On the other hand, a peer-to-peer system is much less vunerable to many types of attack than a centralised system. Kademlia has some built in stuff for dealing with attackers flooding the cluster with new nodes.

Conclusion/conjecture

Expressed in the most general terms, IPFS proposes an other web. It’s a very different place to the web we know today.
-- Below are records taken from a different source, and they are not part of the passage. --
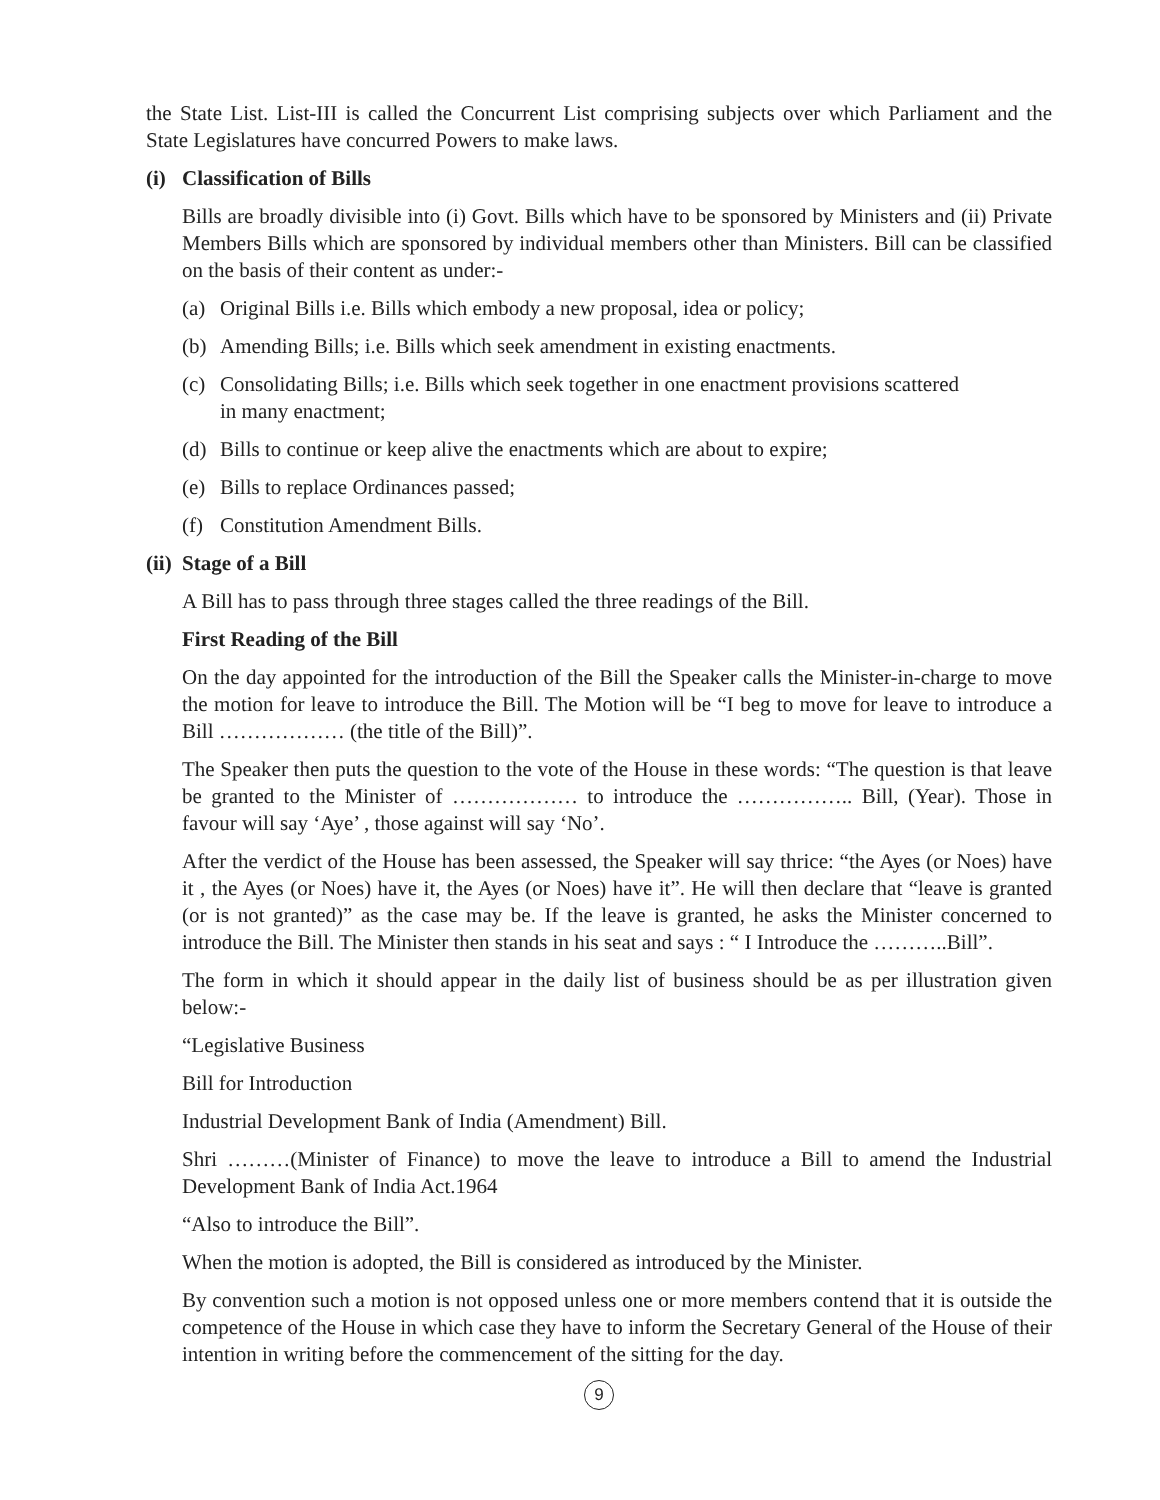the State List. List-III is called the Concurrent List comprising subjects over which Parliament and the State Legislatures have concurred Powers to make laws.
(i) Classification of Bills
Bills are broadly divisible into (i) Govt. Bills which have to be sponsored by Ministers and (ii) Private Members Bills which are sponsored by individual members other than Ministers. Bill can be classified on the basis of their content as under:-
(a) Original Bills i.e. Bills which embody a new proposal, idea or policy;
(b) Amending Bills; i.e. Bills which seek amendment in existing enactments.
(c) Consolidating Bills; i.e. Bills which seek together in one enactment provisions scattered
in many enactment;
(d) Bills to continue or keep alive the enactments which are about to expire;
(e) Bills to replace Ordinances passed;
(f) Constitution Amendment Bills.
(ii) Stage of a Bill
A Bill has to pass through three stages called the three readings of the Bill.
First Reading of the Bill
On the day appointed for the introduction of the Bill the Speaker calls the Minister-in-charge to move the motion for leave to introduce the Bill. The Motion will be “I beg to move for leave to introduce a Bill ……………… (the title of the Bill)”.
The Speaker then puts the question to the vote of the House in these words: “The question is that leave be granted to the Minister of ……………… to introduce the …………….. Bill, (Year). Those in favour will say ‘Aye’ , those against will say ‘No’.
After the verdict of the House has been assessed, the Speaker will say thrice: “the Ayes (or Noes) have it , the Ayes (or Noes) have it, the Ayes (or Noes) have it”. He will then declare that “leave is granted (or is not granted)” as the case may be. If the leave is granted, he asks the Minister concerned to introduce the Bill. The Minister then stands in his seat and says : “ I Introduce the ………..Bill”.
The form in which it should appear in the daily list of business should be as per illustration given below:-
“Legislative Business
Bill for Introduction
Industrial Development Bank of India (Amendment) Bill.
Shri ………(Minister of Finance) to move the leave to introduce a Bill to amend the Industrial Development Bank of India Act.1964
“Also to introduce the Bill”.
When the motion is adopted, the Bill is considered as introduced by the Minister.
By convention such a motion is not opposed unless one or more members contend that it is outside the competence of the House in which case they have to inform the Secretary General of the House of their intention in writing before the commencement of the sitting for the day.
9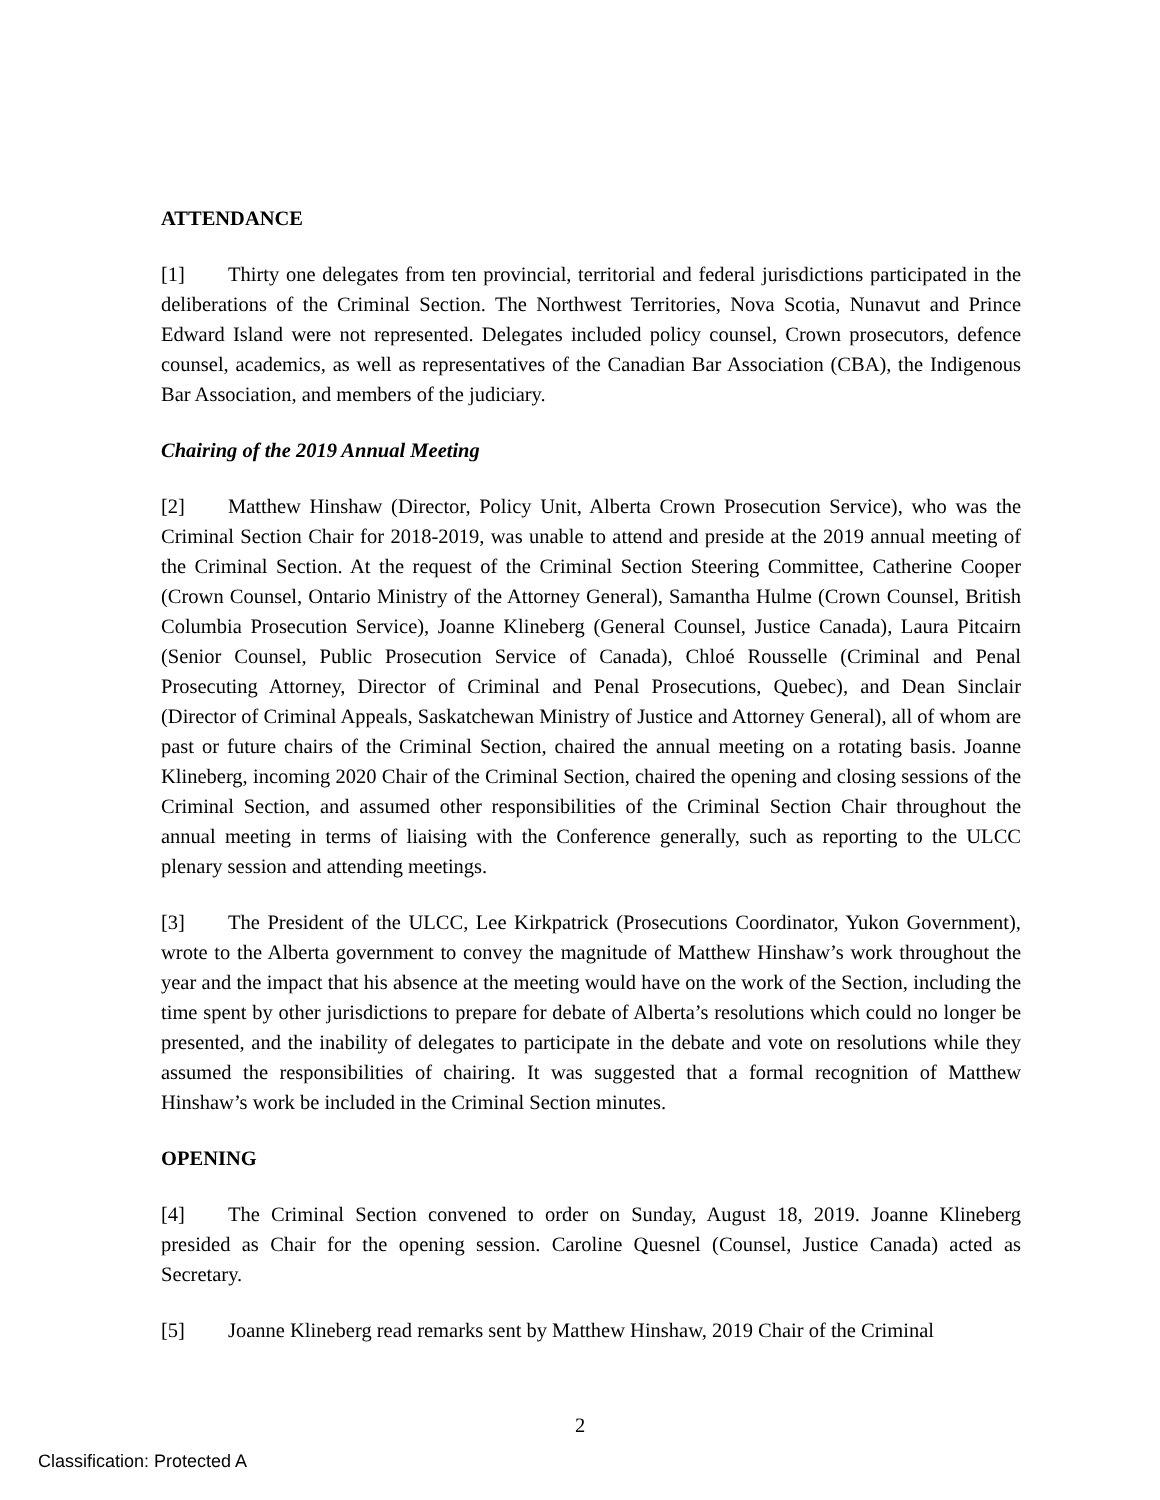ATTENDANCE
[1] Thirty one delegates from ten provincial, territorial and federal jurisdictions participated in the deliberations of the Criminal Section. The Northwest Territories, Nova Scotia, Nunavut and Prince Edward Island were not represented. Delegates included policy counsel, Crown prosecutors, defence counsel, academics, as well as representatives of the Canadian Bar Association (CBA), the Indigenous Bar Association, and members of the judiciary.
Chairing of the 2019 Annual Meeting
[2] Matthew Hinshaw (Director, Policy Unit, Alberta Crown Prosecution Service), who was the Criminal Section Chair for 2018-2019, was unable to attend and preside at the 2019 annual meeting of the Criminal Section. At the request of the Criminal Section Steering Committee, Catherine Cooper (Crown Counsel, Ontario Ministry of the Attorney General), Samantha Hulme (Crown Counsel, British Columbia Prosecution Service), Joanne Klineberg (General Counsel, Justice Canada), Laura Pitcairn (Senior Counsel, Public Prosecution Service of Canada), Chloé Rousselle (Criminal and Penal Prosecuting Attorney, Director of Criminal and Penal Prosecutions, Quebec), and Dean Sinclair (Director of Criminal Appeals, Saskatchewan Ministry of Justice and Attorney General), all of whom are past or future chairs of the Criminal Section, chaired the annual meeting on a rotating basis. Joanne Klineberg, incoming 2020 Chair of the Criminal Section, chaired the opening and closing sessions of the Criminal Section, and assumed other responsibilities of the Criminal Section Chair throughout the annual meeting in terms of liaising with the Conference generally, such as reporting to the ULCC plenary session and attending meetings.
[3] The President of the ULCC, Lee Kirkpatrick (Prosecutions Coordinator, Yukon Government), wrote to the Alberta government to convey the magnitude of Matthew Hinshaw’s work throughout the year and the impact that his absence at the meeting would have on the work of the Section, including the time spent by other jurisdictions to prepare for debate of Alberta’s resolutions which could no longer be presented, and the inability of delegates to participate in the debate and vote on resolutions while they assumed the responsibilities of chairing. It was suggested that a formal recognition of Matthew Hinshaw’s work be included in the Criminal Section minutes.
OPENING
[4] The Criminal Section convened to order on Sunday, August 18, 2019. Joanne Klineberg presided as Chair for the opening session. Caroline Quesnel (Counsel, Justice Canada) acted as Secretary.
[5] Joanne Klineberg read remarks sent by Matthew Hinshaw, 2019 Chair of the Criminal
2
Classification: Protected A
Instead of all web traffic being mediated by trusted central servers and services and these entities being the things that people really look at when they use the web, users of the internet would have the opportunity to communicate more directly with each other, not relying on a third party to securely transmit their messages, documents, programmes and images.

The theme of decentralised systems and decentralisation has caught the attention of the zeitgeist and if the impact of widespread adoption (after the development works are underway) of a public, global, “interplanetary” filesystem can be communicated to computer users as a whole, the IPFS could become a reality and some pretty exciting stuff would be able to follow.

[1]Read “young”.
[2]Well, there’s a GitHub issue that says someone expressed an interest at https://github.com/jbenet/ipfs/issues/4
[3]“Kademlia: A Peer-to-peer Information System Based on the XOR Metric” Petar Maymounkov, David Mazières (2002) http://pdos.csail.mit.edu/~petar/papers/maymounkov-kademlia-lncs.pdf
[4]“Chord: A Scalable Peer-to-peer Lookup Protocol for Internet Applications” Ion Stoica, Robert Morris, David Liben-Nowell, David R. Karger, M. Frans Kaashoek, Frank Dabek, Hari Balakrishnan (2001) http://pdos.csail.mit.edu/papers/chord:sigcomm01/chord_sigcomm.pdf
[5]http://michaelnielsen.org/blog/consistent-hashing/
[6]“A Measurement Study of Peer-to-Peer File Sharing Systems” Stefan Saroiu, P. Krishna Gummadi, Steven D. Gribble (2001) http://research.microsoft.com/en-us/um/people/ssaroiu/publications/tr/uw/2001/uw-cse-01-06-02.pdf
[7]http://en.wikipedia.org/wiki/Hash_function#Uniformity
[8]Probably a dedicated “namespaces” DHT that would store named pointers to objects in the “content” DHT.